## WHAT YOU SHOULD DO
Every line of the entries below from the one containing "Мінливе законодавство" to the one containing "ФОП відповідає за власний облік і бронювання", both ends included, must be written out exactly. No other line belongs in the answer.

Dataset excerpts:
= Beginning of Section =
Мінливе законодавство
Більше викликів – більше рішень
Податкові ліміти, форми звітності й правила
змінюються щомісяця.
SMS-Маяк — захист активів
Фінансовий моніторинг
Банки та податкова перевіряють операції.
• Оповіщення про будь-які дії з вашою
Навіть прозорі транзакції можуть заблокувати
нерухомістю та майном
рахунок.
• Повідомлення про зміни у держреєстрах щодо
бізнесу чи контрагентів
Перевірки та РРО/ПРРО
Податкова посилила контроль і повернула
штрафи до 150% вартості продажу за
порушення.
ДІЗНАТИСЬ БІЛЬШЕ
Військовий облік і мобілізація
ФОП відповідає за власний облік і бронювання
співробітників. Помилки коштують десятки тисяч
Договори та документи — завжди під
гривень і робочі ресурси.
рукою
= End of Section =
= Beginning of Section =
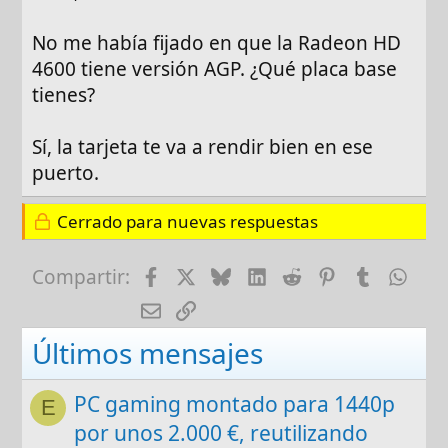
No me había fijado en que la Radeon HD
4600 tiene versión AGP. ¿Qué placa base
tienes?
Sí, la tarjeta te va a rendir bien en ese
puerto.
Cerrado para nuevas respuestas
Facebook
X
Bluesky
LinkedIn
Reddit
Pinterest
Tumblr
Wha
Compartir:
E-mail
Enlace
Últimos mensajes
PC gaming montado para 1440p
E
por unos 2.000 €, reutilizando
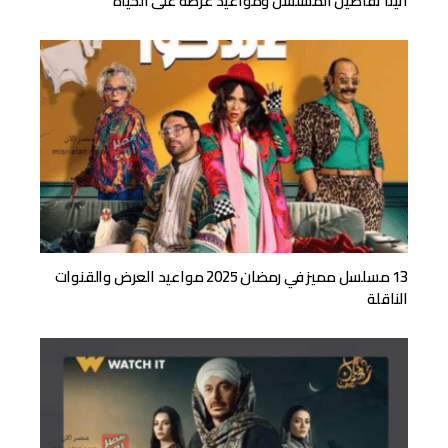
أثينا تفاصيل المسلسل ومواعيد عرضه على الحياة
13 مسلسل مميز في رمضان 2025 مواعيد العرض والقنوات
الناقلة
= End of Section =
## WRITTEN SOLUTION
Мінливе законодавство
Більше викликів – більше рішень
Податкові ліміти, форми звітності й правила
змінюються щомісяця.
SMS-Маяк — захист активів
Фінансовий моніторинг
Банки та податкова перевіряють операції.
• Оповіщення про будь-які дії з вашою
Навіть прозорі транзакції можуть заблокувати
нерухомістю та майном
рахунок.
• Повідомлення про зміни у держреєстрах щодо
бізнесу чи контрагентів
Перевірки та РРО/ПРРО
Податкова посилила контроль і повернула
штрафи до 150% вартості продажу за
порушення.
ДІЗНАТИСЬ БІЛЬШЕ
Військовий облік і мобілізація
ФОП відповідає за власний облік і бронювання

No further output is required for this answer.